- What needs to be done
Return every line from the records below that has the word "translate".

*** Begin section ***

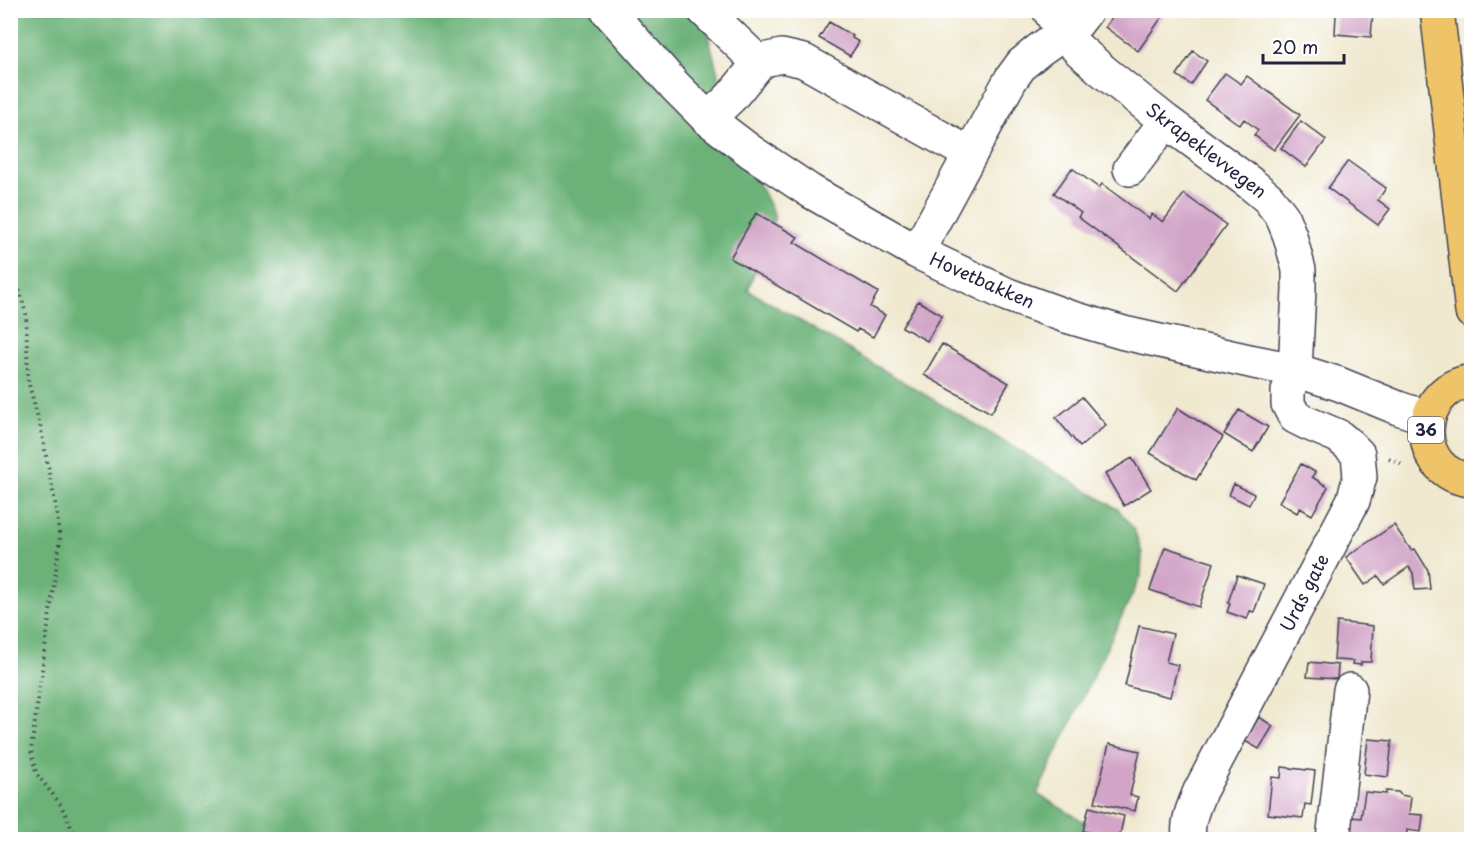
<svg xmlns="http://www.w3.org/2000/svg" width="1482" height="850" font-family="'Playpen Sans',sans-serif">
<rect width="100%" height="100%" fill="#fff"/>
<filter id="ink" filterUnits="userSpaceOnUse"><feTurbulence type="fractalNoise" baseFrequency=".0167" numOctaves="2"/><feDisplacementMap in="SourceGraphic" scale="12" xChannelSelector="R" yChannelSelector="G"/><feConvolveMatrix kernelMatrix="1 2 1 2 8 2 1 2 1" color-interpolation-filters="sRGB"/></filter>
<filter id="wash" filterUnits="userSpaceOnUse"><feTurbulence type="fractalNoise" baseFrequency=".008" numOctaves="4" result="noise"/><feDisplacementMap in="SourceGraphic" scale="24" xChannelSelector="R" yChannelSelector="G"/><feGaussianBlur stdDeviation="1.35" result="paint"/><feColorMatrix in="noise" values="0 0 0 0 0 0 0 0 0 0 0 0 0 0 0 0 0 1.4 0 .05"/><feComposite in="paint" operator="in"/></filter>
<g filter="url(#wash)">
<rect width="100%" height="100%" fill="#f0e9d0"/>
<path fill="#6cb278" stroke="#476a5a" stroke-width="1.5" d="M10 11H707L705 21 732 133 775 216 748 290 1118 509 1134 529 1142 553 1141 576 1037 794 1113 839 42 840 33 834 11 839Z"/>
<g id="blocks">
<path fill="#d2a5c8" d="M1110 10H1167L1138 51 1105 27 1114 14Z
M1318 10H1373L1371 37 1335 34 1336 14 1317 13Z
M829 22 853 36 852 38 859 42 850 56 819 38Z
M1193 51 1207 61 1191 85 1177 75Z
M1225 73 1241 84 1247 76 1300 115 1274 150 1254 135 1258 130 1244 119 1240 125 1205 100Z
M1301 121 1326 140 1306 167 1281 148Z
M1348 161 1386 188 1378 200 1390 209 1378 225 1328 188Z
M1072 168 1099 188 1102 184 1149 219 1152 214 1163 222 1184 194 1226 225 1178 291 1078 217 1081 213 1054 193Z
M756 213 798 237 794 242 878 292 870 307 885 315 873 337 858 329 856 332 730 258Z
M918 301 942 315 927 341 902 327Z
M942 344 1009 383 991 413 924 375Z
M1082 397 1106 425 1080 447 1056 418Z
M1178 408 1223 437 1196 480 1150 453Z
M1239 410 1268 427 1253 452 1224 434Z
M1132 458 1151 489 1124 506 1105 474Z
M1301 464 1315 472 1312 477 1328 487 1312 515 1300 508 1297 513 1279 502Z
M1234 484 1254 494 1249 505 1229 495Z
M1394 525 1411 550 1415 549 1428 570 1430 589 1415 590 1413 573 1409 567 1384 584 1378 576 1365 585 1346 557Z
M1165 547 1214 563 1199 607 1150 590Z
M1237 575 1264 584 1254 612 1250 611 1247 619 1227 612 1230 604 1228 603Z
M1337 622 1373 626 1371 662H1361V665L1352 664 1353 661 1334 660Z
M1139 626 1173 634 1166 662 1178 665 1170 697 1125 686Z
M1309 662 1338 665 1337 679 1307 677Z
M1259 717 1273 726 1259 749 1245 741Z
M1368 739 1392 741 1388 777 1364 774Z
M1109 744 1140 751 1130 795 1138 797 1135 811 1095 802Z
M1282 767 1315 771 1311 805 1305 804 1303 818 1268 814 1272 777 1281 778Z
M1386 791 1398 792 1401 795 1411 797 1409 814 1423 815 1421 832 1407 830 1406 840H1348L1351 817 1361 818 1365 792 1386 794Z
M1089 807 1124 816 1119 839 1083 831Z"/>
</g>
</g>
<g filter="url(#ink)">
<use href="#blocks" fill-opacity="0" stroke="#414051" stroke-width="1.5"/>
<g fill="none" stroke-linecap="round" stroke-linejoin="round">
<g stroke="#414051" stroke-width="36">
<path id="minor" d="M607 10 676 87 708 119 750 151 810 191 917 252 1008 295 1066 316 1124 333 1254 362 1295 370 1339 384 1398 408 1428 418
M704 10 759 63
M1049 10 1063 33 1078 49 1103 71 1166 121 1250 183 1268 198 1282 216 1290 236 1299 270V290L1295 370 1288 391V404L1295 417 1307 423 1338 436 1349 445 1358 454 1360 477 1353 501 1200 791C1194 806 1185 824 1190 840
M708 119 731 97 759 63 768 59 782 56 804 61 970 154
M1130 169 1166 121
M917 252 1011 79 1022 64 1039 50 1077 23 1087 10
M1333 840 1350 690"/>
</g>
<g stroke="#414051" stroke-width="36">
<path id="highway" d="M1437 10 1472 312
M1472 381C1412 389 1412 475 1472 480"/>
</g>
<path stroke="#414051" stroke-width="4" stroke-dasharray="1.5 4.5" stroke-linecap="butt" d="M1470 10 1472 20
M10 262 13 267 26 314 28 381 40 425 56 507 60 540 31 750 36 773 61 805 77 840
M1389 458 1404 466"/>
<use href="#minor" stroke="#fff" stroke-width="33"/>
<use href="#highway" stroke="#efc469" stroke-width="33"/>
</g>
</g>
<g text-anchor="middle" stroke-width="6" stroke-linejoin="round" paint-order="stroke">
<rect fill="#fff" stroke="#646476" stroke-width="1.5" x="1408" y="417" width="36" height="26" rx="4.5"/>
<g font-size="16" font-weight="bold" fill="#22223b">
<text x="1426" y="436">36</text>
</g>
<g font-size="18" fill="#22223b" stroke="#fff">
<text transform="translate(1206 151) rotate(37)" y="6">Skrapeklevvegen</text>
<text transform="translate(982 281) rotate(24)" y="6">Hovetbakken</text>
<text transform="translate(1305 593) rotate(-63)" y="6">Urds gate</text>
</g>
</g>
<rect width="1482" height="850" fill="none" stroke="#fff" stroke-width="36"/>
<path d="M1263 54v9h81v-9" fill="none" stroke="#22223b" stroke-width="3"/>
<text x="1272" y="54" font-size="18" fill="#22223b" stroke="#ffffff" stroke-width="4.5" paint-order="stroke">20 m</text>
</svg>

*** End section ***

- Output for this exercise
<text transform="translate(1206 151) rotate(37)" y="6">Skrapeklevvegen</text>
<text transform="translate(982 281) rotate(24)" y="6">Hovetbakken</text>
<text transform="translate(1305 593) rotate(-63)" y="6">Urds gate</text>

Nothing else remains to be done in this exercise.